= QTS Skills Tests =

Teacher training tests in England

The professional skills tests, also known as the QTS Skills Tests, were computer-based tests in literacy and numeracy (and until 2012 also in ICT) which were required to be passed by anyone attempting to gain qualified teacher status (QTS) in England until March 2020. The tests must be passed before enrolling onto an initial teacher training course, such as the Postgraduate Certificate in Education (PGCE), or the Bachelor of Education (BEd).

The goal of the tests is to "assess the core skills that teachers need to fulfil their professional role in schools, rather than the subject knowledge needed for teaching," and "to ensure all teachers are competent in numeracy and literacy, regardless of their specialism."

==Information about the tests==
The literacy test focuses on spelling, punctuation, grammar and comprehension. The test questions are randomly selected from a bank of standardised questions. The overall difficulty of the test varies, and the passmark is adjusted accordingly.

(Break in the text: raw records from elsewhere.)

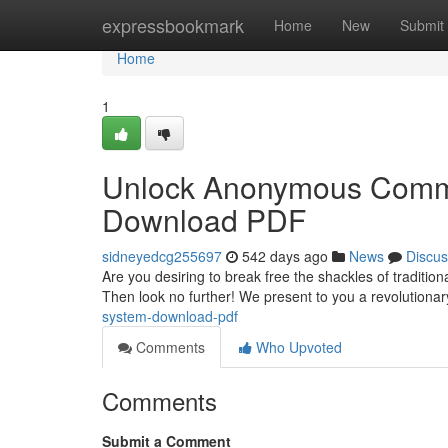
Home
expressbookmark
Home
New
Submit
Home
1
Unlock Anonymous Commu
Download PDF
sidneyedcg255697
542 days ago
News
Discus
Are you desiring to break free the shackles of traditi
Then look no further! We present to you a revolutiona
system-download-pdf
Comments
Who Upvoted
Comments
Submit a Comment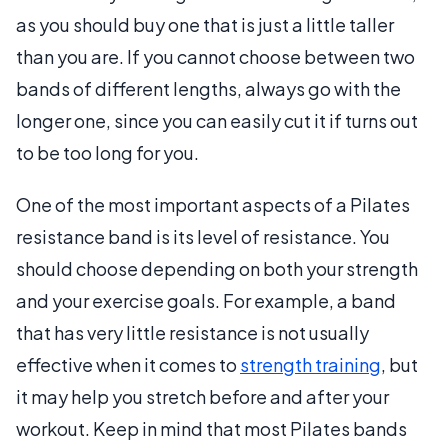
as you should buy one that is just a little taller
than you are. If you cannot choose between two
bands of different lengths, always go with the
longer one, since you can easily cut it if turns out
to be too long for you.
One of the most important aspects of a Pilates
resistance band is its level of resistance. You
should choose depending on both your strength
and your exercise goals. For example, a band
that has very little resistance is not usually
effective when it comes to
strength training
, but
it may help you stretch before and after your
workout. Keep in mind that most Pilates bands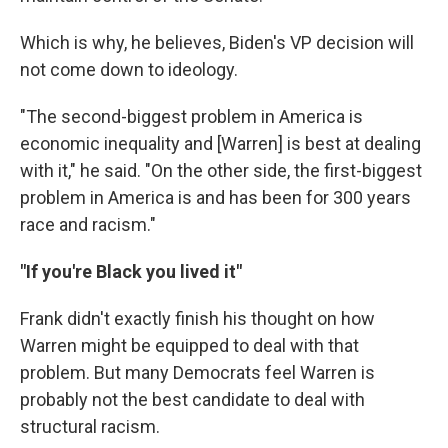
Which is why, he believes, Biden's VP decision will
not come down to ideology.
"The second-biggest problem in America is
economic inequality and [Warren] is best at dealing
with it," he said. "On the other side, the first-biggest
problem in America is and has been for 300 years
race and racism."
"If you're Black you lived it"
Frank didn't exactly finish his thought on how
Warren might be equipped to deal with that
problem. But many Democrats feel Warren is
probably not the best candidate to deal with
structural racism.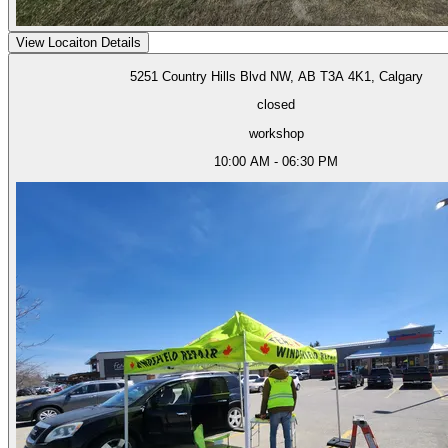
View Locaiton Details
5251 Country Hills Blvd NW, AB T3A 4K1, Calgary
closed
workshop
10:00 AM - 06:30 PM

The numeracy test starts off with a section of 12 mental arithmetic questions, each with a strict time limit, though paper working is allowed. These questions are spoken through headphones and do not appear on the computer screen. This is followed by a section of 16 more complex questions, displayed on the screen, involving interpretation of statistical data and graphs, and problem solving. For this section of the test an on-screen calculator is supplied.

Candidates are restricted to one attempt and two re-sits for each of the tests. If not successful after three attempts, a candidate can make a further attempts.

Candidates whose first language is not English, or who have a recognised special need (for example, dyslexia), are granted extra time to take the tests. Special arrangements are made in the case of visual or hearing impairment, or physical impairment.

Until April 2012 there was also an ICT skills test. The areas of Information and communications technology tested were word processing, spreadsheets, databases, e-mails, the Internet, and presentation software.

==Making arrangements to take the test==
The tests are administered by learndirect and take place in learndirect test centres around England.
The first attempt at each of the tests is free of charge, but learndirect charge a fee for re-sits.

The tests are conducted on computers in supervised environments. Candidates cannot take any materials, phones, watches, etc. into the test room. Paper is provided for doing mental calculations. The tests can be taken on the same day, or at different times depending on the availability of test slots.

==Skills tests in the wider United Kingdom==
The professional skills tests are only required for initial teacher training in England. Teachers training in Wales, Scotland or Northern Ireland do not have to take the tests. However a B grade in GCSE English and Maths is required in Wales, compared to a C grade in England.